:: TO-DO ITEM ::
Your reply should be the complete data, reproduced exactly.

Data excerpts
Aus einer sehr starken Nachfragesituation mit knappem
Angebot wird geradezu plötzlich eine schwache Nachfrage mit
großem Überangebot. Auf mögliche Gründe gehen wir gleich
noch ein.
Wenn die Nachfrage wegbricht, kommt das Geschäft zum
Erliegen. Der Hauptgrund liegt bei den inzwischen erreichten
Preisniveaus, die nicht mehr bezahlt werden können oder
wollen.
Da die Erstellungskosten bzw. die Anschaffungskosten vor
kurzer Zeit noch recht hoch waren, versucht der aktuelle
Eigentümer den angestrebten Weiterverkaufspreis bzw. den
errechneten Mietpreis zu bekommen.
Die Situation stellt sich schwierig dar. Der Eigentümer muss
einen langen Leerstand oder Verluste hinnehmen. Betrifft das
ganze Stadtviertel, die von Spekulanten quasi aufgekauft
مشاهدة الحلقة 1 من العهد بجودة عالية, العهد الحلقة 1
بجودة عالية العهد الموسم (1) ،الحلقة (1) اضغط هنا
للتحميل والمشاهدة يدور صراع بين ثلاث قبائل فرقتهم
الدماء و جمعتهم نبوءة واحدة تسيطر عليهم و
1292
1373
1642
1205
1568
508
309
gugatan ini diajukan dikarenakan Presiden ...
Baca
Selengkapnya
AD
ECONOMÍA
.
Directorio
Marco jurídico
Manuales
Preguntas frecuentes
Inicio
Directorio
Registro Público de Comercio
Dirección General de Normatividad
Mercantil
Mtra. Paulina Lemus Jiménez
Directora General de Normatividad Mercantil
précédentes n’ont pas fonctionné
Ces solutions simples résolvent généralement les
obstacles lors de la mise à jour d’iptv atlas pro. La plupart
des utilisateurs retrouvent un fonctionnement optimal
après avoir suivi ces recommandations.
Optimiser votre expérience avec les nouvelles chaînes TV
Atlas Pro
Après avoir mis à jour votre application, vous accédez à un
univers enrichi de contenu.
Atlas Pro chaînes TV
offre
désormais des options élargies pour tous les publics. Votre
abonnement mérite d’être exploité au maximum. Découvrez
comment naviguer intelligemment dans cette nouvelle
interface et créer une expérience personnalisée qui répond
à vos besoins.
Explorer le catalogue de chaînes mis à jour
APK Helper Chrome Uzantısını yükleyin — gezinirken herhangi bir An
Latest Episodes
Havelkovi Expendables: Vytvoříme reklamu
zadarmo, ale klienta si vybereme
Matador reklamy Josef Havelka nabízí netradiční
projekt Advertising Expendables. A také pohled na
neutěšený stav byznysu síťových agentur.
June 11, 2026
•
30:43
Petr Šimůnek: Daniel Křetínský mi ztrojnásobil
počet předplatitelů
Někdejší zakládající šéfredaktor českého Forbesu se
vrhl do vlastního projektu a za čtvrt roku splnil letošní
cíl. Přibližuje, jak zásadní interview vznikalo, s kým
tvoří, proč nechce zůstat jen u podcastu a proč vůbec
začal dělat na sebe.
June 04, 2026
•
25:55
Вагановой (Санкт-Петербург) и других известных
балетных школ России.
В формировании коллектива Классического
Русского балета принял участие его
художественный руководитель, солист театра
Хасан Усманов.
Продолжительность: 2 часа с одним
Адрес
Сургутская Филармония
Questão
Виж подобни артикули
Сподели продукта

:: EXERCISE OUTPUT ::
Aus einer sehr starken Nachfragesituation mit knappem
Angebot wird geradezu plötzlich eine schwache Nachfrage mit
großem Überangebot. Auf mögliche Gründe gehen wir gleich
noch ein.
Wenn die Nachfrage wegbricht, kommt das Geschäft zum
Erliegen. Der Hauptgrund liegt bei den inzwischen erreichten
Preisniveaus, die nicht mehr bezahlt werden können oder
wollen.
Da die Erstellungskosten bzw. die Anschaffungskosten vor
kurzer Zeit noch recht hoch waren, versucht der aktuelle
Eigentümer den angestrebten Weiterverkaufspreis bzw. den
errechneten Mietpreis zu bekommen.
Die Situation stellt sich schwierig dar. Der Eigentümer muss
einen langen Leerstand oder Verluste hinnehmen. Betrifft das
ganze Stadtviertel, die von Spekulanten quasi aufgekauft
مشاهدة الحلقة 1 من العهد بجودة عالية, العهد الحلقة 1
بجودة عالية العهد الموسم (1) ،الحلقة (1) اضغط هنا
للتحميل والمشاهدة يدور صراع بين ثلاث قبائل فرقتهم
الدماء و جمعتهم نبوءة واحدة تسيطر عليهم و
1292
1373
1642
1205
1568
508
309
gugatan ini diajukan dikarenakan Presiden ...
Baca
Selengkapnya
AD
ECONOMÍA
.
Directorio
Marco jurídico
Manuales
Preguntas frecuentes
Inicio
Directorio
Registro Público de Comercio
Dirección General de Normatividad
Mercantil
Mtra. Paulina Lemus Jiménez
Directora General de Normatividad Mercantil
précédentes n’ont pas fonctionné
Ces solutions simples résolvent généralement les
obstacles lors de la mise à jour d’iptv atlas pro. La plupart
des utilisateurs retrouvent un fonctionnement optimal
après avoir suivi ces recommandations.
Optimiser votre expérience avec les nouvelles chaînes TV
Atlas Pro
Après avoir mis à jour votre application, vous accédez à un
univers enrichi de contenu.
Atlas Pro chaînes TV
offre
désormais des options élargies pour tous les publics. Votre
abonnement mérite d’être exploité au maximum. Découvrez
comment naviguer intelligemment dans cette nouvelle
interface et créer une expérience personnalisée qui répond
à vos besoins.
Explorer le catalogue de chaînes mis à jour
APK Helper Chrome Uzantısını yükleyin — gezinirken herhangi bir An
Latest Episodes
Havelkovi Expendables: Vytvoříme reklamu
zadarmo, ale klienta si vybereme
Matador reklamy Josef Havelka nabízí netradiční
projekt Advertising Expendables. A také pohled na
neutěšený stav byznysu síťových agentur.
June 11, 2026
•
30:43
Petr Šimůnek: Daniel Křetínský mi ztrojnásobil
počet předplatitelů
Někdejší zakládající šéfredaktor českého Forbesu se
vrhl do vlastního projektu a za čtvrt roku splnil letošní
cíl. Přibližuje, jak zásadní interview vznikalo, s kým
tvoří, proč nechce zůstat jen u podcastu a proč vůbec
začal dělat na sebe.
June 04, 2026
•
25:55
Вагановой (Санкт-Петербург) и других известных
балетных школ России.
В формировании коллектива Классического
Русского балета принял участие его
художественный руководитель, солист театра
Хасан Усманов.
Продолжительность: 2 часа с одним
Адрес
Сургутская Филармония
Questão
Виж подобни артикули
Сподели продукта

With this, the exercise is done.